When her son asked to quit basketball for more time to explore other interests, Christine Horstman was surprised to experience mixed feelings. There just wasn’t enough time for the demanding basketball schedule and the time and space he desired to nourish his creativity.
The reasoning made perfect sense. But for Horstman, it meant no longer being a “basketball mom,” an identity she’d fully embraced within the school community.
“Many parents have heard the idea of living vicariously through children,” she said. “Even if your intention is never to do so, it can sneak up on all of us. There are things we love about past school days we hope our kids will experience. Then there are things we didn’t have that we desire for them. My son’s ask shook my unspoken expectations of what his high school life would be. It turns out that what I anticipated was different than what he wanted, and I had to separate the two.”
Luckily, Horstman is a professional coach who teaches communication and emotional intelligence. She credits her background with letting go of basketball as something she’d share with her son and as one of her connections to his life.
As a coach, Horstman always encourages people to name their strengths, develop them, and invest in their interests. She came to realize she had to do the same for her son.
Her fears that he wouldn’t put this newfound free time to good use were quickly proven wrong. Her son tried out for the school’s one-act play competition, got one of the lead roles, and started his own rock band.
Caregivers of children in artistic endeavors can also experience a situation like that of Horstman and her son. A child might display exceptional musical talent, only to come home one day and demand dropping orchestra for a sport. Or the kiddo who paints beautiful works? She decides to toss her paintbrushes in favor of coding.
How should parents react? Horstman suggests taking an assertive communication style approach.
“When you break down communication styles, there are passive, assertive, and aggressive,” she explains. “Aggressive is I win, you lose. I’m superior; you’re inferior. The classic parent line, ‘because I said so.’
Passive means not saying what you think or not claiming your emotion. To a child, a parent might say, ‘You’re making me so mad right now, pick up your room’ versus saying, ‘I feel upset or disrespected when I ask you to pick up your room, and you haven’t.’
Then we have assertive, where you own how you feel. Rather than saying to a child, ‘You’re making me so mad right now, pick up your room,’ a parent might say, ‘I feel upset or disrespected when I ask you to pick up your room, and you haven’t.’ You express your point of view clearly and directly while still respecting others.”
Full Attention and Challenging Times
While talking with her son about giving up basketball, Horstman told him that she had actually quit high school sports and regretted it. She didn’t want him to have that feeling. At the same time, while respectfully expressing her feelings, she carefully listened to him.
In her book Deal with It, Doll! Horstman stresses the importance of giving children time and FULL attention. If they’re taking the time to talk, parents need to stop what they’re doing and soak it in. Horstman warns that without regular communication and interactions, children may decide to shut out adults right when they need them the most.
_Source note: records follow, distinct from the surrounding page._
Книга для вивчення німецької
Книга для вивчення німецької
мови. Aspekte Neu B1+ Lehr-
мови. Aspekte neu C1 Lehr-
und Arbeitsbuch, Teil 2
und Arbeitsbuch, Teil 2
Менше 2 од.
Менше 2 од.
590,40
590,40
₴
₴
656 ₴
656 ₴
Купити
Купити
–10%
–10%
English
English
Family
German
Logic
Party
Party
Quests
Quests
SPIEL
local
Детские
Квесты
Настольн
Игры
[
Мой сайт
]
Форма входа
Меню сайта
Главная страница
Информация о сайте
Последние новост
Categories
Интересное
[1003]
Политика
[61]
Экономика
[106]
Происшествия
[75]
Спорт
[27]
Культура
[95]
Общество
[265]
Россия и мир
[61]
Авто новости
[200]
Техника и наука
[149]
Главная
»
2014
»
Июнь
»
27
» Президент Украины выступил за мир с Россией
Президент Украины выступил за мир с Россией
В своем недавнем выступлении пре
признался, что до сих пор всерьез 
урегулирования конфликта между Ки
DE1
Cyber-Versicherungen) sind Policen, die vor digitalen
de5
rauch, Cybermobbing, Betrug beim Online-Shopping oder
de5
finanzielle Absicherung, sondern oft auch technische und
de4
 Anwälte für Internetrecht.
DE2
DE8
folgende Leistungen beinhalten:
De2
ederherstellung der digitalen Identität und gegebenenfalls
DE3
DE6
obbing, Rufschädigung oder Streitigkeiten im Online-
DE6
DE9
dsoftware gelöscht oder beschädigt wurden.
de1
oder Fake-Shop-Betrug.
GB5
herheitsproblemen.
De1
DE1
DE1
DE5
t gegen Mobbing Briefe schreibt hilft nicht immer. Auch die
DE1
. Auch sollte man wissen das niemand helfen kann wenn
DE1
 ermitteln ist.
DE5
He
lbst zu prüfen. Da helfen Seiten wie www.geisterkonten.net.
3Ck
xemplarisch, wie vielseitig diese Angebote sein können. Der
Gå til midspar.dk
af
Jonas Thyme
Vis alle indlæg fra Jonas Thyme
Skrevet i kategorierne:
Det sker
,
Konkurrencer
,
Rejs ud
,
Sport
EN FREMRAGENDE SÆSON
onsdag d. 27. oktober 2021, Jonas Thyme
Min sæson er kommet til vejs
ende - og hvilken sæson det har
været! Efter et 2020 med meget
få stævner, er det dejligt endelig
“Kids, especially teenagers, need to know caregivers want to know them as people,” she said. “They need to know their feelings are real and important and they are loved for who they are at their core.”
The roots of Horstman’s “Deal with It, Doll!” were planted by a thyroid cancer diagnosis when her son was 18 months old. She’s lived with many chronic illnesses since then.
Writing and journaling have helped her cope. In 2021, the Writer’s Garret published her poem “The Long Haul” in its anthology. Horstman wrote the piece to help process her experience with COVID.
For her book, Horstman ends each chapter with mantras to help readers’ mindsets. There are also powerful questions that act as journal prompts.
On parenting, they include:
• What do you most want your children to learn from you?
• Do you consider your child’s success your success?
• What are your biggest fears as a parent?
• What do you admire most about your child(ren)?
“At the end of the day, parents need to remember it’s OK their kids’ dreams, interests, values, and goals may not be what they hoped for them,” says Horstman. “Acceptance is the greatest gift you can give a child.”